→ Task directions: Reproduce each record exactly, but exclude every picture.

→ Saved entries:
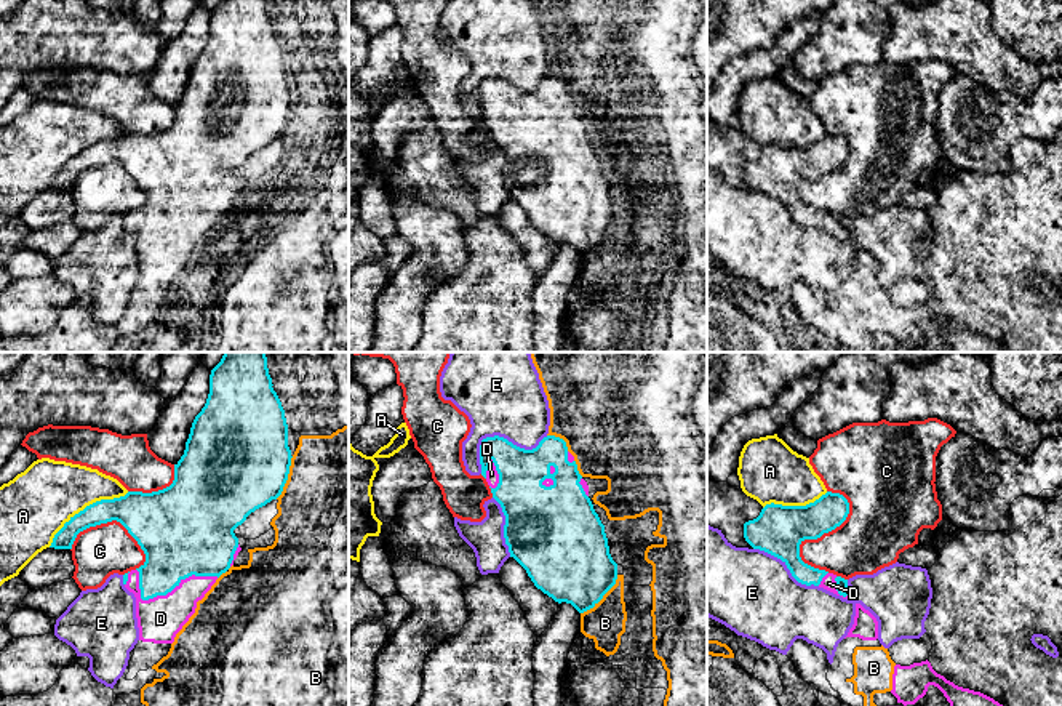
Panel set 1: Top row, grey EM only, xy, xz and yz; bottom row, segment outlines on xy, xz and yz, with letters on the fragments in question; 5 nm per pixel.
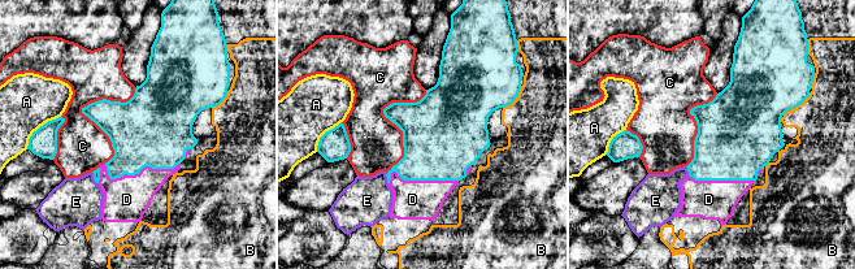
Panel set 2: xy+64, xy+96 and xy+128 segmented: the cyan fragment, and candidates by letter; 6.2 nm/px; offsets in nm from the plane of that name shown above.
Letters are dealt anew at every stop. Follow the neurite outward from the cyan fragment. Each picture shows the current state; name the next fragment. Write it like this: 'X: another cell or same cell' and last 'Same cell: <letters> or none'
A: another cell
B: another cell
C: another cell
D: same cell
E: another cell
Same cell: D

→ Written response:
Panel set 1: Top row, grey EM only, xy, xz and yz; bottom row, segment outlines on xy, xz and yz, with letters on the fragments in question; 5 nm per pixel.
Panel set 2: xy+64, xy+96 and xy+128 segmented: the cyan fragment, and candidates by letter; 6.2 nm/px; offsets in nm from the plane of that name shown above.
Letters are dealt anew at every stop. Follow the neurite outward from the cyan fragment. Each picture shows the current state; name the next fragment. Write it like this: 'X: another cell or same cell' and last 'Same cell: <letters> or none'
A: another cell
B: another cell
C: another cell
D: same cell
E: another cell
Same cell: D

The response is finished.